§ TASK INSTRUCTIONS
**A)** In the brokerage memoir below, how many stock brokers worked in the office?
**B)** Do the following statements agree with the brokerage memoir below? Answer yes or no for each and quote the deciding words. (i) The narrator was hired for a three-month intern position. (ii) The narrator's dad wanted the narrator to train as a lawyer. (iii) The ticker tape machine stood in the reception area.
**C)** Please write the next part of the brokerage memoir below, picking up after its final sentence.

§ TEXT SHOWN
“Before a word is on my tongue you, Lord, know it completely. You hem me in behind and before and you lay your hand upon me. ” Pslam 139:4-5
Recently I had the occasion to walk in downtown Waterloo (our neighboring city) along streets I hadn’t been on in a long while–at least not on foot. Usually if something brings me here, I’m in my car rushing from one meeting or errand to another, not paying attention to memories from long ago which came trickling in on this day.
Thirty-six years ago my “career,” if you can call a part-time job a career, began downtown. That job changed my life in ways my young, naïve self could never imagine.
It’s always interesting to look back over our lives to see God’s hand directing our path.
My dad had insisted I go to school after high school to become a secretary. I’m confident he thought that was about the only job I was qualified for that would make a decent living and maybe land me a good husband. Dad was a stubborn, old-fashioned Irish-German that didn’t take easily to being argued against.
So, two years later, I graduated from our local community college with my AA degree in the Executive Secretary program. God had His hand on me even then. I learned shorthand and typing skills very well (thanks to many hours in the typing room doing timed writings!)
Four friends and I all interviewed for the same internship at a local brokerage office. I was hired for the three-month intern position and asked to stay on part-time when it was completed.
I thought I would just stay a few months while I looked for another job that would pay me enough to be able to move out on my own. The pay at the brokerage office wasn’t great, but the experience and wisdom I gained, like the commercial says, was priceless.
It was a professional office where everyone dressed in suits and skirts. Business people, attorneys and judges stopped by over their lunches to check stock prices. An old-style ticker tape machine chattered away in the reception area cascading a long trail of paper onto the carpet.
Being the only person in the office who knew shorthand made me a valuable employee for the nine stock brokers to communicate with their clients. That skill paid off in a big way in the summer of 1982 when I got a call from our office manager asking, “How soon can you be here? The s*** just hit the fan!”
Our office had experienced several collapses of stock positions and “guaranteed” bond positions which our parent company had underwritten and consequently we had sold a ton of to clients. This last default of a huge holding of bonds issued by Gamble Skogmo Company was the beginning of a journey that would change the trajectory of my life.

§ INFORMATION PROVIDED

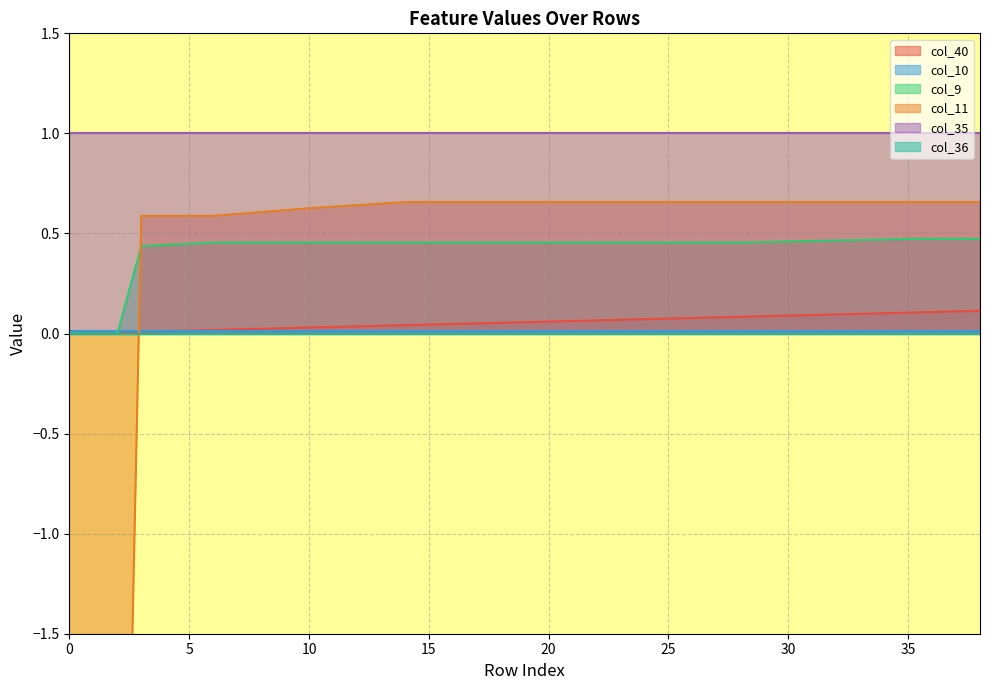

What is the sum of the col_9 values at 29 and 30?

0.9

§ ANSWERS TO THE PROBLEMS
**A)** Nine.

**B)**
(i) Yes: "I was hired for the three-month intern position"
(ii) No: "My dad had insisted I go to school after high school to become a secretary."
(iii) Yes: "An old-style ticker tape machine chattered away in the reception area"

**C)**
I was suddenly working full-time. Every day consisted of taking dictation from the brokers and transcribing and typing reams of letters to clients who held these bonds. People were literally losing their retirement funds and life savings.
Four months after I was hired full time, my boss left for another brokerage firm to take over the regional office and asked me to come on board with him. We started transferring accounts, withstanding non-compete agreement lawsuits, trying to hold together a Cedar Falls office whose manager had been fired, build a new office in downtown Waterloo for us and three other brokers who came with us from our previous firm, bring on a new, first-time broker and all of it fell on top of my totally inexperienced desk!
I was only just 20 years old and so much less confident than I am today as are most of us without the wisdom of life.
God blessed those tumultuous times. Our office survived the lawsuits and mass of paperwork and fiery personalities. In April of 1983, we all came together in a beautiful, newly renovated downtown office. Many of those folks are still friends of mine today.
The most amazing thing that God orchestrated was introducing me to a man, who at the time I thought was extremely arrogant and made me very nervous on the job! That man was Tom Barbatti who eventually became my husband.
During my working years at the brokerage office, I used to walk to lunch along the banks of the Cedar River in downtown Waterloo for brief outdoor escapes from the stressful work.
I thought about those times this day, thirty-some years later, as I walked along the same river. I thought about that young, naïve, self-conscious woman who I was then. What advice would I give her from my wiser, older self?
I would tell her she has no idea the journey that lay ahead of her.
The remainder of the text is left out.